- _What to do_: Copy the code-golf thread from "## Python 3, 10399" down to "Try it online!", substituting "@ovs" for every "ovs".

──────── Source extract ────────

# Not Quite Roman Ternary

## Java 10, 120113112109107102 92 bytes

n->{var r="|";for(var c='1';n++>0;c+=c>64?1:c*4%22%9,n/=3)r=n%3<1?c+r:n%3>1?r+c:r;return r;}


-3 bytes by using part of the trick of @Arnauld's JavaScript (ES6) answer,
changing i=0 and i++<1?49:i<3?51:i<4?57:i+61 to i=4 and ++i>9?i+55:i>8?57:++i+43.
-6 bytes thanks to @Arnauld directly, by getting rid of i.
-10 bytes thanks to @ceilingcat.

Order of output: Highest-to-lowest, |-delimiter, lowest-to-highest.

Explanation:

Try it online.

n->{              // Method with integer parameter and String return-type
var r="|";      //  Result-String, starting at the delimiter "|"
for(var c='1';  //  Character, starting at '1'
n++>0       //  Loop as long as n is larger than 0
//  Increasing it by 1 with n++ at the start of every iteration
;           //    After every iteration:
c+=        //     Change character c to:
c>64?   //      If the current c is an uppercase letter:
1  //       Simply go to the next letter using c+=1
:   //      Else:
c*4%22%9,
//       Change '1' to '3', '3' to '9', or '9' to 'A'
n/=3)      //     Integer-divide n by 3
r=           //   Change the result to:
n%3<1?     //    If n modulo-3 is 0:
c+r       //     Prepend the character to the result
:n%3>1?    //    Else-if n modulo-3 is 2:
r+c       //     Append the character to the result
:          //    Else (n modulo-3 is 1):
r;        //     Leave r unchanged
return r;}     //  Return the result-String


## Python 3, 10399 91 bytes

4 bytes thanks to Lynn.

8 bytes thanks to ovs.

def f(n,s="|",b=0):c=('139'+chr(b+62)*b)[b];return n and f(-~n//3,[s,s+c,c+s][n%3],b+1)or s


Try it online!

Credits to xnor for the logic.

## JavaScript (ES6), 8280 79 bytes

Outputs in lowercase, which should hopefully be fine.

──────── Source material ────────

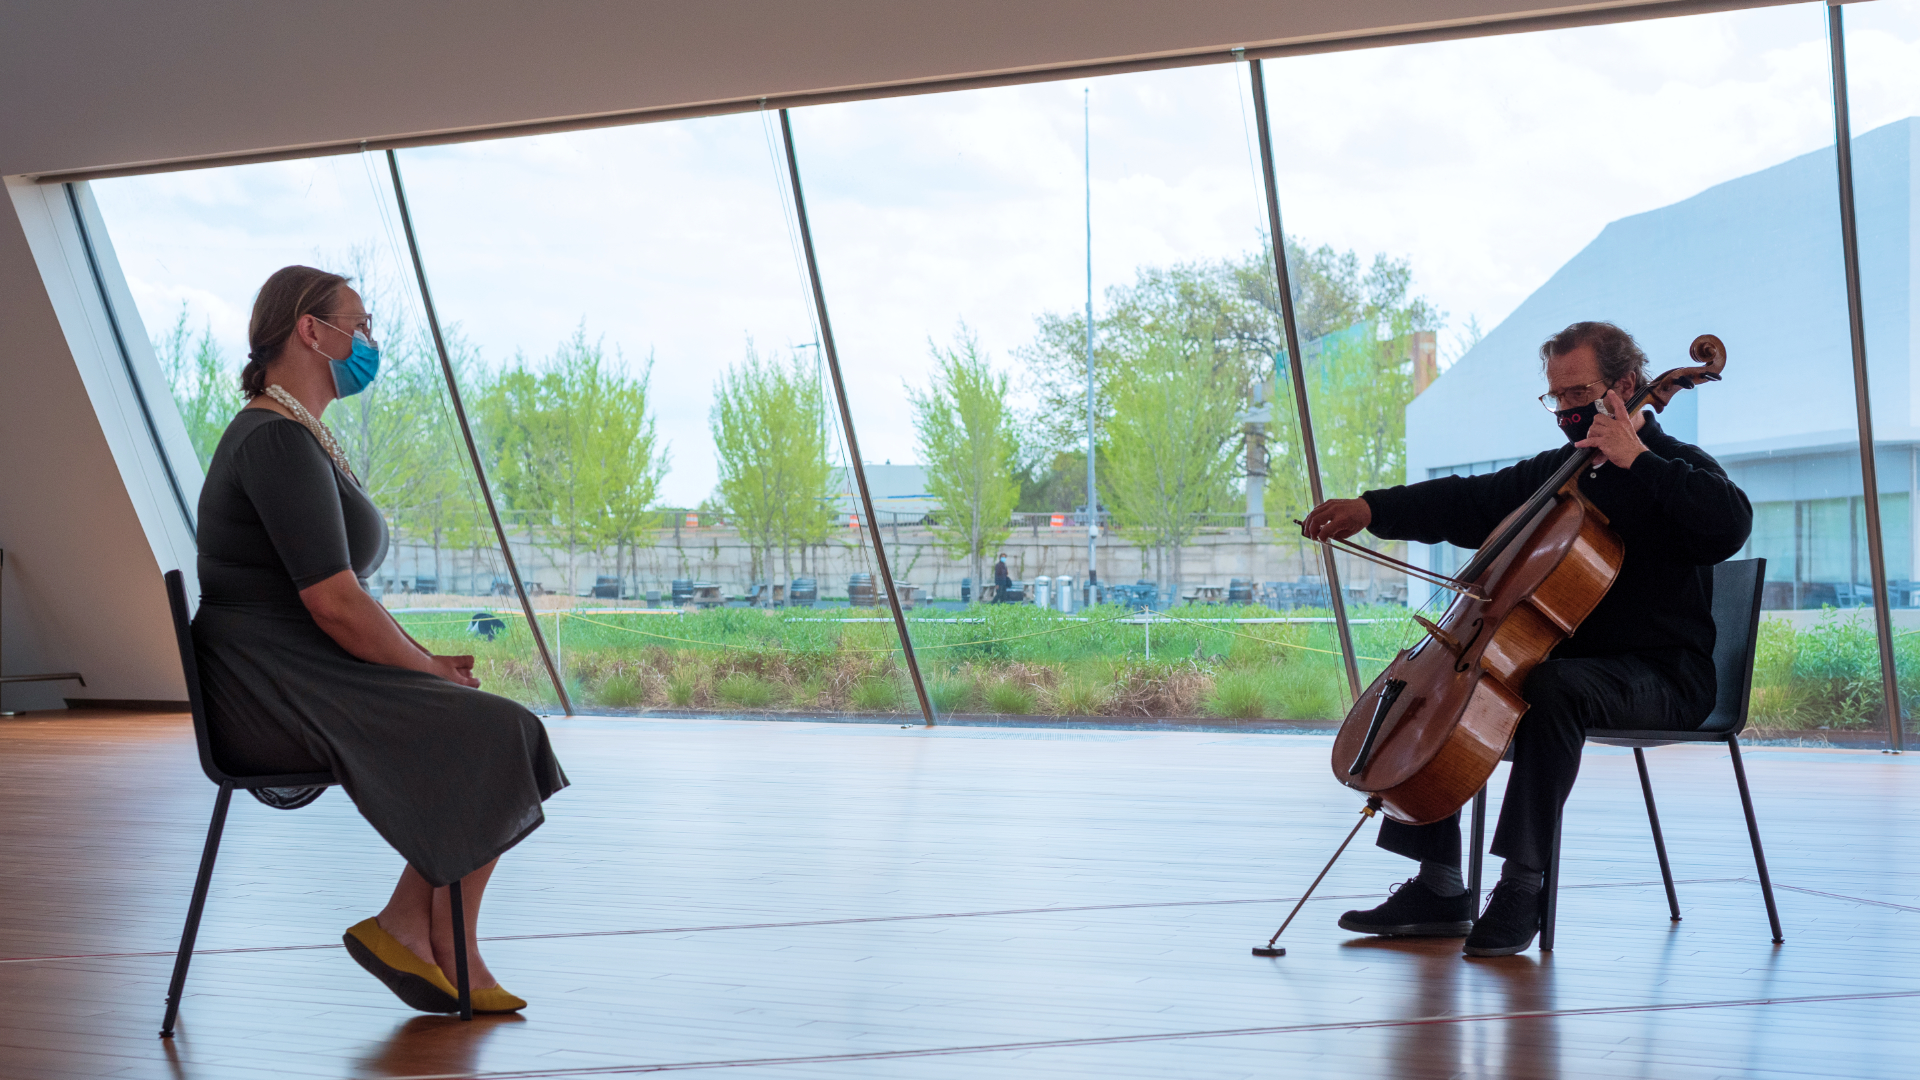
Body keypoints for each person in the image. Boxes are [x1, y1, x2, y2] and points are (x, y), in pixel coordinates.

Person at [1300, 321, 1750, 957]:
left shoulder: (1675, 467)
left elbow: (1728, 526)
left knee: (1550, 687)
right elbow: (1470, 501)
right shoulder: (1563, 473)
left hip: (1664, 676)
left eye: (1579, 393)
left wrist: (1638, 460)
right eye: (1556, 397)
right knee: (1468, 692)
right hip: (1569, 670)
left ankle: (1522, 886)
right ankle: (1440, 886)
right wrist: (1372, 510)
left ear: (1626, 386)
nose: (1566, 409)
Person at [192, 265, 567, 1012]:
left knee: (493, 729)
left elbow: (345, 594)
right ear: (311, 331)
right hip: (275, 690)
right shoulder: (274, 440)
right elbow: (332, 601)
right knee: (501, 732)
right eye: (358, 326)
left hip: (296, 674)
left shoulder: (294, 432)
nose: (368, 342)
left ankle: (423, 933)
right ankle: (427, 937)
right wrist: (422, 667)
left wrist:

────────

- _Response to this exercise_:
## Python 3, 10399 91 bytes

4 bytes thanks to Lynn.

8 bytes thanks to @ovs.

def f(n,s="|",b=0):c=('139'+chr(b+62)*b)[b];return n and f(-~n//3,[s,s+c,c+s][n%3],b+1)or s


Try it online!